*** Source information ***

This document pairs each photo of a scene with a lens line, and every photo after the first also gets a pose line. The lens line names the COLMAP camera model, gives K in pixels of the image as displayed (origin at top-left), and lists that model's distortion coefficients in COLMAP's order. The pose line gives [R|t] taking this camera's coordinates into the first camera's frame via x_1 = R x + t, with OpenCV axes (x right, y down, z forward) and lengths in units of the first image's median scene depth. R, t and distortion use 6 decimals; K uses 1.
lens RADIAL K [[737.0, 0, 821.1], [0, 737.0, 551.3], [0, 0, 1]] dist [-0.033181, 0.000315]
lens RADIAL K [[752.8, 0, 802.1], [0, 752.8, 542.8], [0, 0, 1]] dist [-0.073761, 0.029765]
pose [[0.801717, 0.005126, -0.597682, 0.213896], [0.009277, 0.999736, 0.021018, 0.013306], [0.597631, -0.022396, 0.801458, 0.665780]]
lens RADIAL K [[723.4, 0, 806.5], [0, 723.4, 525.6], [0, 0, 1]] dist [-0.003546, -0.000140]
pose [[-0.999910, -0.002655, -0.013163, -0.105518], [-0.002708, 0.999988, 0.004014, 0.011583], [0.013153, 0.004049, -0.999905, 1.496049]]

*** End of Source information ***
*** Source information ***

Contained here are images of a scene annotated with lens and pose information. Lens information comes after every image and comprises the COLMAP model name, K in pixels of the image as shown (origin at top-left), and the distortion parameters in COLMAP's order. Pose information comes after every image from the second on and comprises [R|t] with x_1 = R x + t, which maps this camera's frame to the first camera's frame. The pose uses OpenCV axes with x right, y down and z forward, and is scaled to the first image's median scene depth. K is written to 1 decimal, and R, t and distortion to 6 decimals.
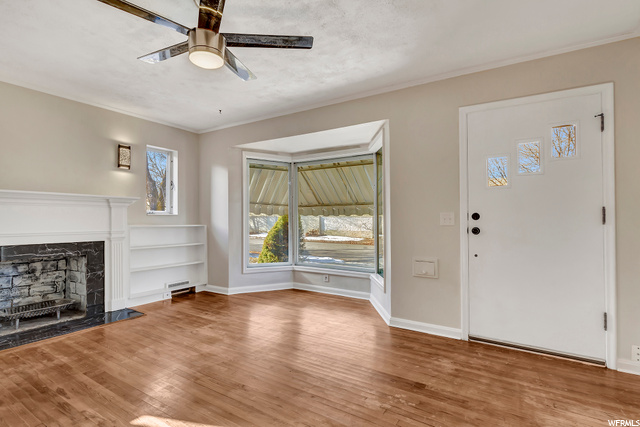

*** End of Source information ***
*** Source information ***

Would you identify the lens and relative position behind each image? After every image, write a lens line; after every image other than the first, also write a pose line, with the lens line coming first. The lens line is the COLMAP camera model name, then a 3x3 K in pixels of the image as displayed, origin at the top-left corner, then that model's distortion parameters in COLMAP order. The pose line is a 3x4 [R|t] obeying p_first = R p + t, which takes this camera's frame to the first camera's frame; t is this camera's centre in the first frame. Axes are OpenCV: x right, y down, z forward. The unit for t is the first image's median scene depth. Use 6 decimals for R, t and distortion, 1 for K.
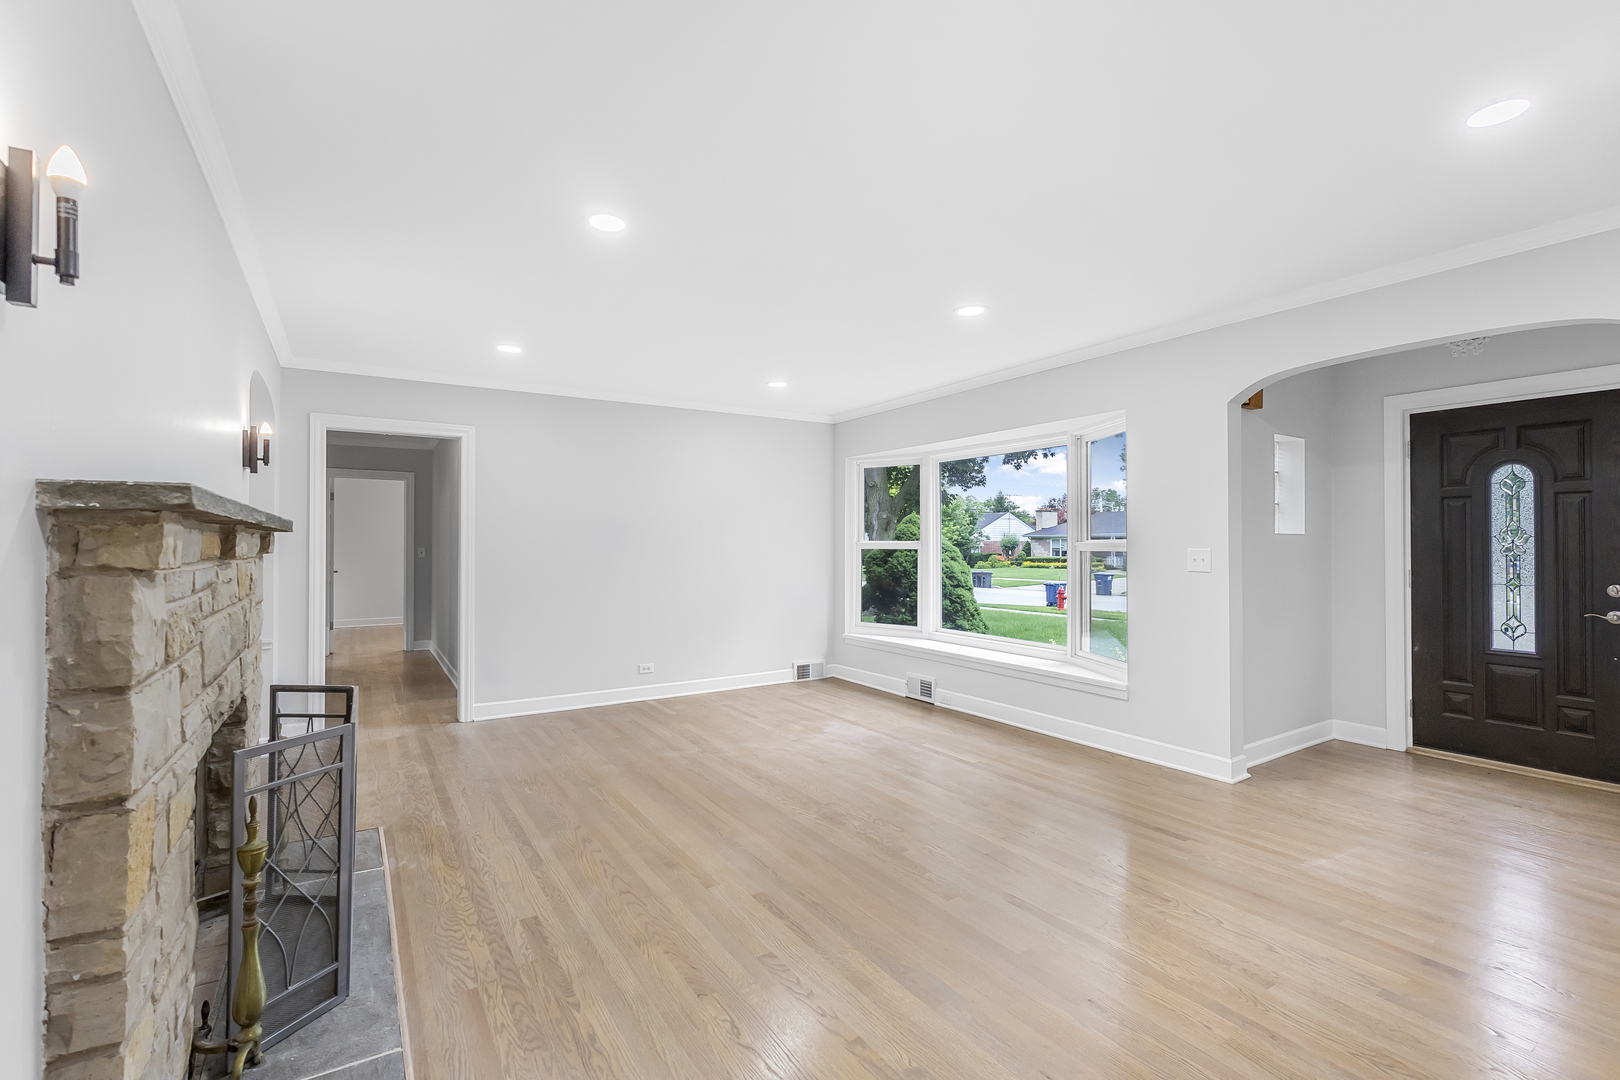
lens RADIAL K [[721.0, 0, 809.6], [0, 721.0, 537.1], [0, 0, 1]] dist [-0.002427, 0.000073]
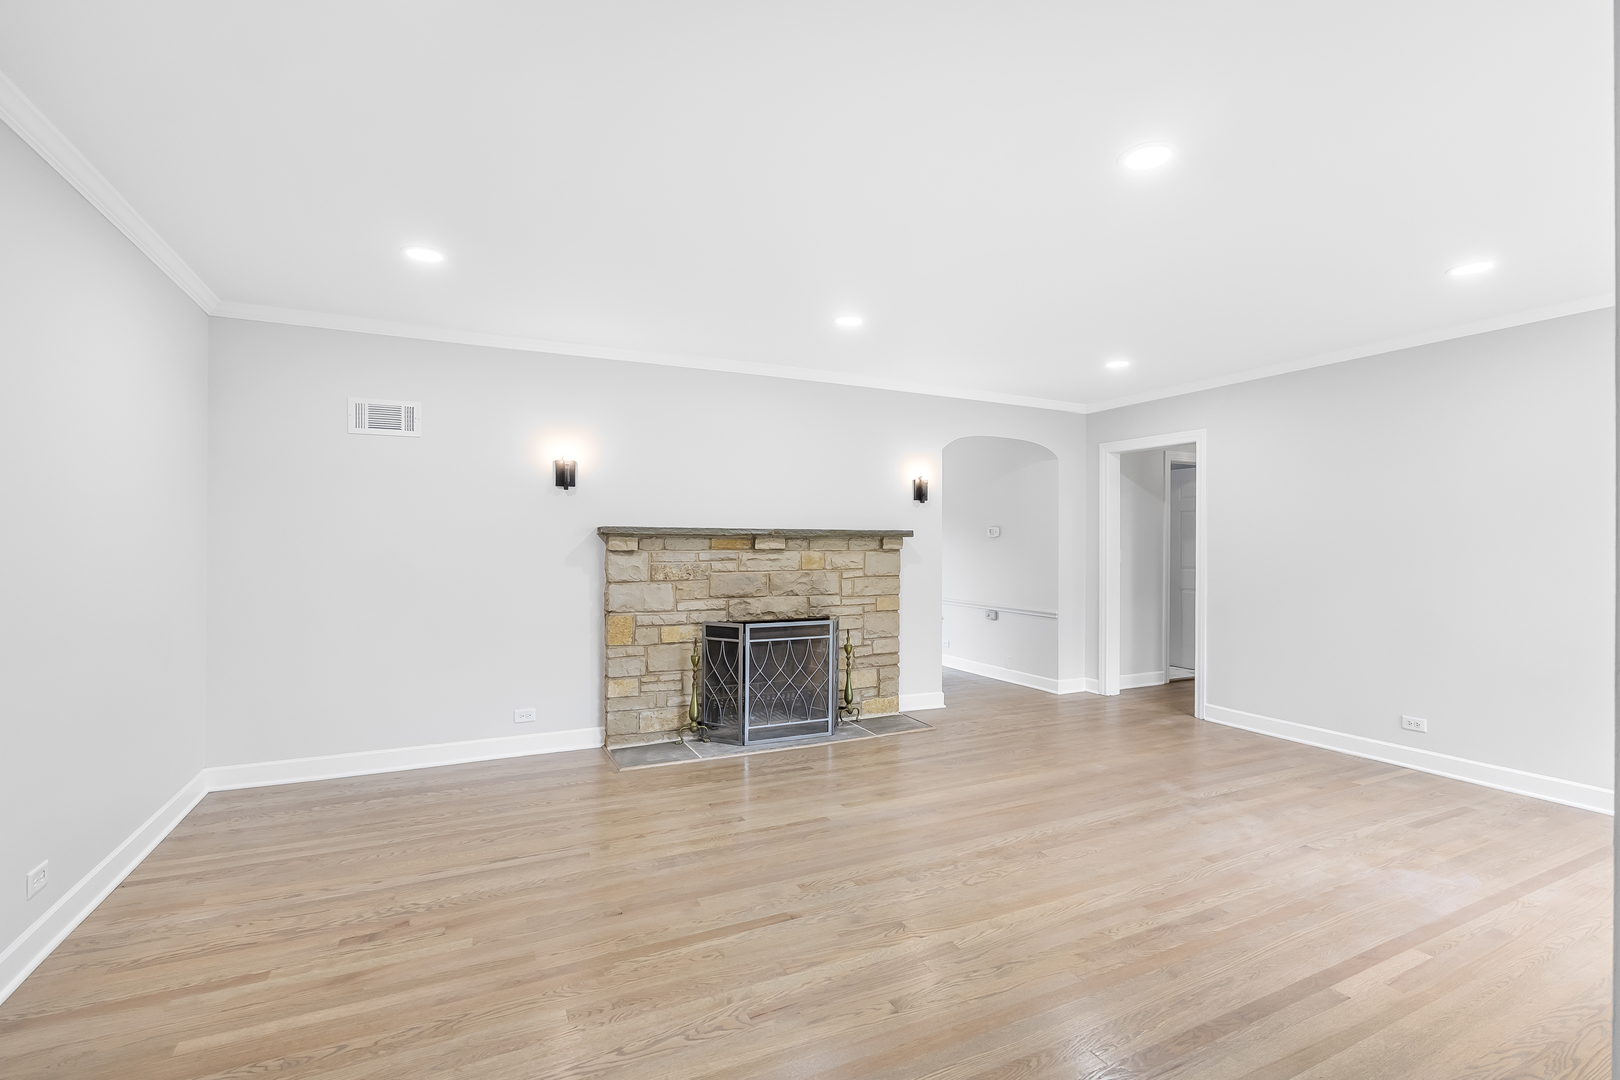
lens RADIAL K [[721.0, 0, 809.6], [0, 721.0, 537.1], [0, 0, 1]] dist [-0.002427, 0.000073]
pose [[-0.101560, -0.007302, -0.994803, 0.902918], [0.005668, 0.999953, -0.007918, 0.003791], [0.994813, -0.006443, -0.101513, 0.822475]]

*** End of Source information ***

**Problem to work on**
Count the lines of the entries above that contain the string "image", treating case as significant. Reply with the number alone.

**Output of the exercise**
3